A direct comparison between LM-based and FKGL-based rankings of datasets exposes substantial disagreement. For instance, FKGL ranks arXiv as the second most readable dataset, whereas the LM evaluator ranks it last, highlighting the risk of drawing misleading conclusions from traditional metrics.
Theoretical and Practical Implications
The findings indicate that traditional readability metrics suffer from both definitional inconsistency and measurement error in the PLS context. Their definitions of readability are rooted in educational grade-level appropriateness, not in the accessibility of scientific content for non-experts. Moreover, their reliance on shallow lexical features makes them vulnerable to manipulation and blind to deeper aspects of comprehension.
LMs, by contrast, demonstrate the ability to reason about background knowledge requirements, conceptual clarity, and explanatory adequacy.

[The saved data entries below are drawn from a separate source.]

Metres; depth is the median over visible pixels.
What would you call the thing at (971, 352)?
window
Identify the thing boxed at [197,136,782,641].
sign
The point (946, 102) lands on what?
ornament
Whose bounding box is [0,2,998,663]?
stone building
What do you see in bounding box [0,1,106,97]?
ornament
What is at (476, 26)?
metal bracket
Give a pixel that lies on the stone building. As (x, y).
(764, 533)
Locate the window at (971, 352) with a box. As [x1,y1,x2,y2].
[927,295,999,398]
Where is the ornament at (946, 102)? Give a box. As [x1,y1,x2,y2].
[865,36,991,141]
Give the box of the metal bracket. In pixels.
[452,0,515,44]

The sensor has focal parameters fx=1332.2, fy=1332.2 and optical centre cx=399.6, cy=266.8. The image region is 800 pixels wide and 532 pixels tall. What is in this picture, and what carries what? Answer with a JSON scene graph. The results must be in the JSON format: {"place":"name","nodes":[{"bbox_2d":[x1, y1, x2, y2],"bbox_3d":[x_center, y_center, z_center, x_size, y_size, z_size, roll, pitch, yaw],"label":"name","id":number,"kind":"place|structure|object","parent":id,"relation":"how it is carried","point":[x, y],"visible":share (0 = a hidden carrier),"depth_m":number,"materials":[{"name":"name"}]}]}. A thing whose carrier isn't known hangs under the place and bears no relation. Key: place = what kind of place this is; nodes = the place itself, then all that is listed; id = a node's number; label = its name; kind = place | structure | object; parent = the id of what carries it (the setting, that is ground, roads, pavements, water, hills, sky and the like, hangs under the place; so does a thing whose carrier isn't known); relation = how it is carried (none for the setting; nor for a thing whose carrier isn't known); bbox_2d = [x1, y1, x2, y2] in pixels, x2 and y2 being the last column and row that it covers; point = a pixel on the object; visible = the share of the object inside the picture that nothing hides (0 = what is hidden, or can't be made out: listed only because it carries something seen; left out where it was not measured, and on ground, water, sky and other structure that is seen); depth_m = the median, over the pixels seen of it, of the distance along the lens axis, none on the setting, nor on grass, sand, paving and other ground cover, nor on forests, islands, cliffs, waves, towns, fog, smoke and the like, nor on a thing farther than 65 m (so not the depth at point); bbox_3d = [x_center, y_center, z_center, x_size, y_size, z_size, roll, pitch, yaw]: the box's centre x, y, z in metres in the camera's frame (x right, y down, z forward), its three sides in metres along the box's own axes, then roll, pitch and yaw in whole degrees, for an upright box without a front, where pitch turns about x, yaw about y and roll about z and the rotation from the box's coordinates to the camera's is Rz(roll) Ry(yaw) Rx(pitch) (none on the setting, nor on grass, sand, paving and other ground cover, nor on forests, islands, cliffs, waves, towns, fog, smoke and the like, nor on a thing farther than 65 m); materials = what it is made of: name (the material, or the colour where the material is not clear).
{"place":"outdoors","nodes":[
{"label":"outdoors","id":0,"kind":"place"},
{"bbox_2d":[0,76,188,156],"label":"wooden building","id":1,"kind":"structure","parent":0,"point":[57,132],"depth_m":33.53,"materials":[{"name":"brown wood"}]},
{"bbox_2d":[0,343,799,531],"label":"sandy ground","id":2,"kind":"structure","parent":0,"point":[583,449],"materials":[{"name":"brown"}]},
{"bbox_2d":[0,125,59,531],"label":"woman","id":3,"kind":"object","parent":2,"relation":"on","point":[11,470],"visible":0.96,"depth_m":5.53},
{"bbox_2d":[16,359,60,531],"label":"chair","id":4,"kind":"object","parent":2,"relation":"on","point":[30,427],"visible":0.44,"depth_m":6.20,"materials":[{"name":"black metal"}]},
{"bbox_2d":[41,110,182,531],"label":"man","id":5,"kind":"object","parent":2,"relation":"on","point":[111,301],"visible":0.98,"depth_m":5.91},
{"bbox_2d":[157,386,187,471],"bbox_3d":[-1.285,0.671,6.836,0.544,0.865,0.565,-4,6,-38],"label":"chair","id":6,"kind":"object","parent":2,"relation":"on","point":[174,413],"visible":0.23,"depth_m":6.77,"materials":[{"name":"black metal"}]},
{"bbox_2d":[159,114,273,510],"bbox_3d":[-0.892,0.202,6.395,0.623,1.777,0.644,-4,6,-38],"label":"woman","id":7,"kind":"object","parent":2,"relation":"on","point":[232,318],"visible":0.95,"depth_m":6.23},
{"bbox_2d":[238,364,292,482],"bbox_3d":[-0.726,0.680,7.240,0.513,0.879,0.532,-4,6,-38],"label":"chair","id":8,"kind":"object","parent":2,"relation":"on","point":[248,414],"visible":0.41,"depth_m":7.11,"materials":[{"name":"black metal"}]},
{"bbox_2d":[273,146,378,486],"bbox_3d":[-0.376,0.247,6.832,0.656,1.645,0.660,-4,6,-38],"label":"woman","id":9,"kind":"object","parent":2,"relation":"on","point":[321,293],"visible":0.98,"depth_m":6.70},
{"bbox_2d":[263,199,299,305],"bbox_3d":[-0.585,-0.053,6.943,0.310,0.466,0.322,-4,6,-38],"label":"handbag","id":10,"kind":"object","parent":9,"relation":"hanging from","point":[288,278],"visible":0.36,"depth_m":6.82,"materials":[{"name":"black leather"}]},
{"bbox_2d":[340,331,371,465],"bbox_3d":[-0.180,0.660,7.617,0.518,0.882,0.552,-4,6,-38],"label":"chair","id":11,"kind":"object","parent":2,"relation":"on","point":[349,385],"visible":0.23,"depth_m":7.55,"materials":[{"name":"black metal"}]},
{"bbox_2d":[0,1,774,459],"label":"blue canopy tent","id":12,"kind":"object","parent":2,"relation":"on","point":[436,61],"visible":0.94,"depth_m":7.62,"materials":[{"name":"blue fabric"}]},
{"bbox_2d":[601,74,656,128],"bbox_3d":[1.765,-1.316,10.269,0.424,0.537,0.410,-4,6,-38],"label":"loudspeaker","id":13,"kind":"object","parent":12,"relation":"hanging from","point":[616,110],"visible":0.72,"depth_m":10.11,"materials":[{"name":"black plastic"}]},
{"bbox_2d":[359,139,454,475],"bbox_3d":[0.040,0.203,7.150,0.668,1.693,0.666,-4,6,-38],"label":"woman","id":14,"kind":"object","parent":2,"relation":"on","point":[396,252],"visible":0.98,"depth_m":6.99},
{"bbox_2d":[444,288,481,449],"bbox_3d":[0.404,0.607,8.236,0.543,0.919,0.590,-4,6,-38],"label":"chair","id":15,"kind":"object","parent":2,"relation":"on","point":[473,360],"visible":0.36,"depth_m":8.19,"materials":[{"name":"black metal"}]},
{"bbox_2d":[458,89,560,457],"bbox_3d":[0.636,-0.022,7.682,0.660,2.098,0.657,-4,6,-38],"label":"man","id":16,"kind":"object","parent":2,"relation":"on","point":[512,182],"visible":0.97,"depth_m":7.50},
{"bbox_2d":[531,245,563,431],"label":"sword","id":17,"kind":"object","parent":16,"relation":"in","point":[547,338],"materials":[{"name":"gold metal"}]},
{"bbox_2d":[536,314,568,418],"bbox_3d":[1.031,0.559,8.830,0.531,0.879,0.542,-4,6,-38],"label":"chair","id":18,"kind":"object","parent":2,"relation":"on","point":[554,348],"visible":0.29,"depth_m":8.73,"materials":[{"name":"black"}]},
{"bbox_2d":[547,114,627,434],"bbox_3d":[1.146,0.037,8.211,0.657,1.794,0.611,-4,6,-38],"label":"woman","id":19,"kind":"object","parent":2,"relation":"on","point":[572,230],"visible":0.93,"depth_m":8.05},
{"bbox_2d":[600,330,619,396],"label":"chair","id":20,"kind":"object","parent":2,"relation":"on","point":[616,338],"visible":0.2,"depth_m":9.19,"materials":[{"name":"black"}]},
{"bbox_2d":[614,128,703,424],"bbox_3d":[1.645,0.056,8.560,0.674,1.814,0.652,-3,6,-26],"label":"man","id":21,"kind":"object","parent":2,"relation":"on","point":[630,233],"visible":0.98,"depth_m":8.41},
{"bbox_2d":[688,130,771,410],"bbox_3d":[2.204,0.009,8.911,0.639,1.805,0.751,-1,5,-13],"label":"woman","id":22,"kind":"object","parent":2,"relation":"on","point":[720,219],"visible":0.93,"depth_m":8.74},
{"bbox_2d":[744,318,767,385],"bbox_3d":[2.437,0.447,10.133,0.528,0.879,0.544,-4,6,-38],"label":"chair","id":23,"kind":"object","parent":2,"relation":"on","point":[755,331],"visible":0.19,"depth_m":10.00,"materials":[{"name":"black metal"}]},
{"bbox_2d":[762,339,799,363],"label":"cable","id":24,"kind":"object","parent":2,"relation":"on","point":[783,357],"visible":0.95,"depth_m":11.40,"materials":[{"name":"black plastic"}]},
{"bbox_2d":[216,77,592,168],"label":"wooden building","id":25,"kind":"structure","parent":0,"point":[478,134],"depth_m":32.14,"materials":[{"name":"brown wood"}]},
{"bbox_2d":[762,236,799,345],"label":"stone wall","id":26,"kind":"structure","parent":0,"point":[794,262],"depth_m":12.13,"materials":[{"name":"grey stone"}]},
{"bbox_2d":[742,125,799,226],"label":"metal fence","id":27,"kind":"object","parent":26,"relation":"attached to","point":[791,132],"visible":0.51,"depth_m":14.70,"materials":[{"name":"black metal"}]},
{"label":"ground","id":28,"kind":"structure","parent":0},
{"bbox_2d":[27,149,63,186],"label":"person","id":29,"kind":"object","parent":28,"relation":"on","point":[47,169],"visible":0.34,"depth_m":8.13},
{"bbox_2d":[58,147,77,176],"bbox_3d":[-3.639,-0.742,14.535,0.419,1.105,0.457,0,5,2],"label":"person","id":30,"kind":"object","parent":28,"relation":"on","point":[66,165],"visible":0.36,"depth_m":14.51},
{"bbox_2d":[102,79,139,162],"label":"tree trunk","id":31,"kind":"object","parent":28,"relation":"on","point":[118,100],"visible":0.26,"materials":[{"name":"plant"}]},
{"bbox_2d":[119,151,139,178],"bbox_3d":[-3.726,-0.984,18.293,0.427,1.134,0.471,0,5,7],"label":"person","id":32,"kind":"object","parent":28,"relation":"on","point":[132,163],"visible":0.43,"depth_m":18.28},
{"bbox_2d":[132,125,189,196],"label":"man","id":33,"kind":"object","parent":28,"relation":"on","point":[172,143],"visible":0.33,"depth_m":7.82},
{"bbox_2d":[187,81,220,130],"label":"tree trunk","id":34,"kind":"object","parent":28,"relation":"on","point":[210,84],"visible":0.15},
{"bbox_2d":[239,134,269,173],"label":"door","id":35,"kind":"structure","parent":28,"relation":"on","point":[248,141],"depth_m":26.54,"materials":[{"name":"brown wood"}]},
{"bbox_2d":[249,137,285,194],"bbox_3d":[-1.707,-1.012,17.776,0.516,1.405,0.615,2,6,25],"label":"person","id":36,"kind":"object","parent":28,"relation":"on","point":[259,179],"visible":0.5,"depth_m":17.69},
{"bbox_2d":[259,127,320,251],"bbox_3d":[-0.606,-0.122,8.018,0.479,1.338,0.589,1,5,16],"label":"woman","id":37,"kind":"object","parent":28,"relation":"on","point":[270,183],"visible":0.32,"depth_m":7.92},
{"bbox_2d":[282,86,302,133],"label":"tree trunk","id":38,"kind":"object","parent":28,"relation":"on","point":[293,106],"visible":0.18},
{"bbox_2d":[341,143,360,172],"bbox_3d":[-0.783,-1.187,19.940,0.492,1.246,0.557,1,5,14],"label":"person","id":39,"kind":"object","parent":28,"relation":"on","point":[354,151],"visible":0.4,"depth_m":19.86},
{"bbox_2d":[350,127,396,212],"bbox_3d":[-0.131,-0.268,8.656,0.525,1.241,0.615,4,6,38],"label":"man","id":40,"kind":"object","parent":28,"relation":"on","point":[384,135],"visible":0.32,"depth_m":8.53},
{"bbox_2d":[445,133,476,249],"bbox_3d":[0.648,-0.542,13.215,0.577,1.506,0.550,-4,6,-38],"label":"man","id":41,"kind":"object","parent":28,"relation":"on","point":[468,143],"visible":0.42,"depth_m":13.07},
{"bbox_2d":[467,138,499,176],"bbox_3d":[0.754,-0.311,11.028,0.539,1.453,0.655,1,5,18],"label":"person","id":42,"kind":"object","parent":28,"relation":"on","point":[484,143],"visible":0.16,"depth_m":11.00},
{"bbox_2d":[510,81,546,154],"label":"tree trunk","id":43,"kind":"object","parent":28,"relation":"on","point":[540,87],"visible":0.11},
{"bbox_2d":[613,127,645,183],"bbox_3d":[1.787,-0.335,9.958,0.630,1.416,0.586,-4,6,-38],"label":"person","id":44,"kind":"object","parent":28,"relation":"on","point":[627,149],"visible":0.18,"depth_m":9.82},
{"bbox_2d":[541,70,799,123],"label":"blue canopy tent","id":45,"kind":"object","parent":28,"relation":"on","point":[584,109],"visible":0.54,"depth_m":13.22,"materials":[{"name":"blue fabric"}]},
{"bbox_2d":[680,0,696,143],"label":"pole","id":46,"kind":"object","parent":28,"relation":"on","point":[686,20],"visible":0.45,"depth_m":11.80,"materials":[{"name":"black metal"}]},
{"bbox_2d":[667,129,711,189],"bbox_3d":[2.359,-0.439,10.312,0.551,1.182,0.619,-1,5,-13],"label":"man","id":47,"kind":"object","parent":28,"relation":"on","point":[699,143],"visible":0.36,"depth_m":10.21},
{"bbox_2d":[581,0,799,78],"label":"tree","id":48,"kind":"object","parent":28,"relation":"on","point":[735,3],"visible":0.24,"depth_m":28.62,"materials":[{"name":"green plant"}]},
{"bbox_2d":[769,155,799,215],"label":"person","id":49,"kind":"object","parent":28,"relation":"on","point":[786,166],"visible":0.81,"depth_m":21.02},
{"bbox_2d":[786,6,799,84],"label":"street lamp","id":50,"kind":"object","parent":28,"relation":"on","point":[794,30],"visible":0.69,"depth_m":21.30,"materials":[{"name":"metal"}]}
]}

However, the authors caution that LMs are not a panacea: they are subject to bias, lack interpretability, and may not generalize across domains or languages.
Recommendations and Future Directions
The authors recommend discontinuing the use of FKGL for PLS evaluation and suggest DCRS and CLI as preferable among traditional metrics, though with caveats. They advocate for the integration of LM-based evaluators, especially for qualitative analysis and dataset selection, but emphasize the need for multi-faceted evaluation strategies.
Future research should focus on developing new metrics that are both theoretically aligned with human definitions of readability and empirically validated against human judgments. There is also a need for more diverse, high-quality datasets and for interpretability methods that can elucidate LM-based evaluations.
Conclusion
This study provides compelling evidence that traditional readability metrics are inadequate for evaluating plain language summaries in scientific communication. LM-based evaluators, when properly prompted, offer a more reliable and nuanced assessment, but their adoption should be accompanied by careful consideration of their limitations. The work calls for a paradigm shift in PLS evaluation practices and sets the stage for the development of more robust, human-aligned metrics for readability in NLP.